Jean-Pierre promised, “All companies will meet the FDA’s gold standard for quality control, and only safe products will come to America’s shelves.”

A 2019 study in the Journal of Pediatric Gastroenterology and Nutrition found many European formulas do meet or exceed the FDA nutritional requirements.

The FDA’s nutrient specifications include minimum amounts for 29 nutrients and maximum amounts for nine of those nutrients.

Fifteen of the 16 European formulas in the study met or exceeded the FDA nutritional requirements.

The European formulas may, in fact, be superior to formulas produced in the U.S.  because the European Union bans certain sugars, such as corn syrup, and requires formulas to have a higher share of lactose, according to an article published last week in The Atlantic.

Parents who don’t care about the FDA’s endorsement and who try to use third-party vendors to buy formula produced in Europe may not succeed — customs agents have been known to capture the product at the border.

‘Baby formula is not food’

Despite the FDA nutrient requirements, some question the nutritional content and value of infant formula.

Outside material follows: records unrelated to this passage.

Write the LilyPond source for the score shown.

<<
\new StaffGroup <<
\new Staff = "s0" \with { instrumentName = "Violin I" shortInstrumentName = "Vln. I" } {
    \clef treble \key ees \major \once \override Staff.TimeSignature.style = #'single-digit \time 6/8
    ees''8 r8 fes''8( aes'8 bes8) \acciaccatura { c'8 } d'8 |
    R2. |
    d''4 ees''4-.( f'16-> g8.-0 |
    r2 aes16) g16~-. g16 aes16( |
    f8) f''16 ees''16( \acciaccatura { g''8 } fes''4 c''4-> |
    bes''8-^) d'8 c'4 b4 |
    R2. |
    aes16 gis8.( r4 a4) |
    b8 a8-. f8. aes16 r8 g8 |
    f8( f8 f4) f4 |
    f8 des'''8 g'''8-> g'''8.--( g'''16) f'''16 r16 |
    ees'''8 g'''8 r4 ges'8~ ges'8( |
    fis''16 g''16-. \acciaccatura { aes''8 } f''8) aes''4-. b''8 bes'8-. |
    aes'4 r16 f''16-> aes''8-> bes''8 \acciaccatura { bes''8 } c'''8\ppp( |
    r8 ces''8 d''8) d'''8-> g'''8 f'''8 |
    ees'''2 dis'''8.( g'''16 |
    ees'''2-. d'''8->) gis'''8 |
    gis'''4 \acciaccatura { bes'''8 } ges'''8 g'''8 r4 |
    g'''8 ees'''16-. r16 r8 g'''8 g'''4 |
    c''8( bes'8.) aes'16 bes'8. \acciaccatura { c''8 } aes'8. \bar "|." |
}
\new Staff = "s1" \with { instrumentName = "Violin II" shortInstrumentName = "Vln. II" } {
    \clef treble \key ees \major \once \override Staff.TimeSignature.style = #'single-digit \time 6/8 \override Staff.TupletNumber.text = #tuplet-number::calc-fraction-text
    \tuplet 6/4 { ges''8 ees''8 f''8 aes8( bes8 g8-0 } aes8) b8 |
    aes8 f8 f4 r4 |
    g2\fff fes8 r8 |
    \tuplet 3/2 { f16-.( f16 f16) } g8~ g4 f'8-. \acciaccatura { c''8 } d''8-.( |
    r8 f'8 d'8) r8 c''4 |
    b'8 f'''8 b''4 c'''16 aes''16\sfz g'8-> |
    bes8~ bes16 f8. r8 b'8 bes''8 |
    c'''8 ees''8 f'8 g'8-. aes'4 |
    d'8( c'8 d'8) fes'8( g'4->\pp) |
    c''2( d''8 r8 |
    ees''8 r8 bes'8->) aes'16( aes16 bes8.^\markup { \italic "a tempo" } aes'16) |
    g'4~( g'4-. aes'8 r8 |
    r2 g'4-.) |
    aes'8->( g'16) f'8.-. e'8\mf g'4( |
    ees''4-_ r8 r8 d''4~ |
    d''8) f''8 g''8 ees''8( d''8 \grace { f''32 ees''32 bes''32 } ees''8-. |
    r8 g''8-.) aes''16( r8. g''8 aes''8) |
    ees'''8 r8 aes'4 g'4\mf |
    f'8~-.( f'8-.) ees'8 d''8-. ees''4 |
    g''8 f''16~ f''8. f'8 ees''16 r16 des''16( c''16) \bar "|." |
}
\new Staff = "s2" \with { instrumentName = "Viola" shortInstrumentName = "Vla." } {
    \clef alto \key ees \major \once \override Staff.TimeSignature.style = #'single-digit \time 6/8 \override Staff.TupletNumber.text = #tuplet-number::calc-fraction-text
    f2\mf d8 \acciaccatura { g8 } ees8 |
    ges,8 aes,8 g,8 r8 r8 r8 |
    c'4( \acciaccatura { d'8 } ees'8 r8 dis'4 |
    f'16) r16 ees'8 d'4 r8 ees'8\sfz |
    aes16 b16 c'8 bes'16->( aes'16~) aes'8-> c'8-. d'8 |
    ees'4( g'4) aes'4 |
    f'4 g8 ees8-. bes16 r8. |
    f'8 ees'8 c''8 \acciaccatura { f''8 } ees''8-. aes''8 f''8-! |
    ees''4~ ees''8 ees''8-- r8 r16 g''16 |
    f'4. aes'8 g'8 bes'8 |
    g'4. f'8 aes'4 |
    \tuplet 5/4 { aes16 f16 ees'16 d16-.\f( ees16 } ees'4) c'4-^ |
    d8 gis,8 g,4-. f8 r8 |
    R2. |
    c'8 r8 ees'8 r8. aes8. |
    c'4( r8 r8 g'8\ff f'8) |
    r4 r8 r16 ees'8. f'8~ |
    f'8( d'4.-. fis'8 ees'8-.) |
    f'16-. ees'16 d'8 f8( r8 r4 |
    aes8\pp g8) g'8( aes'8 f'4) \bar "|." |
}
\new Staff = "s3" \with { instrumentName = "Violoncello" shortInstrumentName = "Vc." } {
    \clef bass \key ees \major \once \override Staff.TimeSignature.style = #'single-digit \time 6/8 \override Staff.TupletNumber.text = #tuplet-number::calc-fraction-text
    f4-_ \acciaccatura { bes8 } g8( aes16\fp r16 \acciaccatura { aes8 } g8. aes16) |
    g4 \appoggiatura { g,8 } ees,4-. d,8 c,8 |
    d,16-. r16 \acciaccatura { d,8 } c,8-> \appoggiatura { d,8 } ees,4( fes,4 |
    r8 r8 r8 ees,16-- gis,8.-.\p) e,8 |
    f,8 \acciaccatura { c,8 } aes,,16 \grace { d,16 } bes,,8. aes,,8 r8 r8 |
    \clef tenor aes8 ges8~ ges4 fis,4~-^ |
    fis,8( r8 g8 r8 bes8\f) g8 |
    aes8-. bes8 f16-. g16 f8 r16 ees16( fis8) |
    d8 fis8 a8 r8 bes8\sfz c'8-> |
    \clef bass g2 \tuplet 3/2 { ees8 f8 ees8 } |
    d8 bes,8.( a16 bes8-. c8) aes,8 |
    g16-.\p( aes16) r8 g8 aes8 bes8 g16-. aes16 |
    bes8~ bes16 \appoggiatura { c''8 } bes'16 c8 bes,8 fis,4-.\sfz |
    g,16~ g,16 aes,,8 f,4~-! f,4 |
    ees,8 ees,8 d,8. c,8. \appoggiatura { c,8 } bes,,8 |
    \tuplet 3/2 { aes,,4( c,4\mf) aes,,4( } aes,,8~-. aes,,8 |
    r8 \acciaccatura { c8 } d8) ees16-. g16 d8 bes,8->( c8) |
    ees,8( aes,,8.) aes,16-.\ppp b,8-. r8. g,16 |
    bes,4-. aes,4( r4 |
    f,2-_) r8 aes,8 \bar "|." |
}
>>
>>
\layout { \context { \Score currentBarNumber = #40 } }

Writing about the recent shortage, science journalist and author Jennifer Margulis, Ph.D., asked, “Why are we feeding crap to our kids?”

She wrote:

“Baby formula is not food … these soulless companies have only one motivation: to do everything they can to derail a new mom’s ability to breastfeed her baby.

“They spend millions of dollars to sponsor pediatricians, wine and dine doctors and other healthcare professionals, and to do everything they can to dupe moms into believing that formula is just like breastmilk.”

The World Health Organization on April 28 released a report detailing the “shocking extent” of formula milk marketing that “insidiously and persistently” targets moms at the most vulnerable moments of their lives.

The report described how formula milk companies buy or collect personal information through tools like apps, virtual support groups, paid social media influencers, promotions and competitions, and advice forums or services, and then send personalized promotions to newly pregnant women and mothers.

These tactics trick moms into thinking formula is just as healthy for their babies as breast milk.

But it isn’t, Margulis said.

Margulis listed these three reasons to “hate” manufactured formulas:

  1. Fact: A baby-fed infant formula is more likely to die than a baby who is exclusively breastfed.
  2. Fact: Formula-feeding disrupts a baby’s microbiome, which can have lifelong negative health consequences, including putting the child at higher risk of obesity, diabetes, and even cardiovascular diseases later in life.
  3. Fact: Exclusively breastfed babies have higher IQs and fewer attention challenges at age eight than formula-fed babies.

Breast milk, not formula, is the optimal food for infants, said Margulis. The Mayo Clinic agrees: “Breastfeeding provides the best nutrition for your baby and is the most widely recommended way to feed a newborn.”

“Baby formula is not food, and it’s not ‘optimal nutrition’ for babies,” Margulis said. “In fact, it’s more like poison.”

Margulis is the author of “Your Baby, Your Way: Taking Charge of your Pregnancy, Childbirth, and Parenting Decisions for a Happier, Healthier Family.”

The book addresses why, despite our state-of-the-art medical technology, the U.S. has among the highest maternal and infant mortality rates in the industrialized world and why American obstetricians give pregnant women who are planning to breastfeed free samples of infant formula.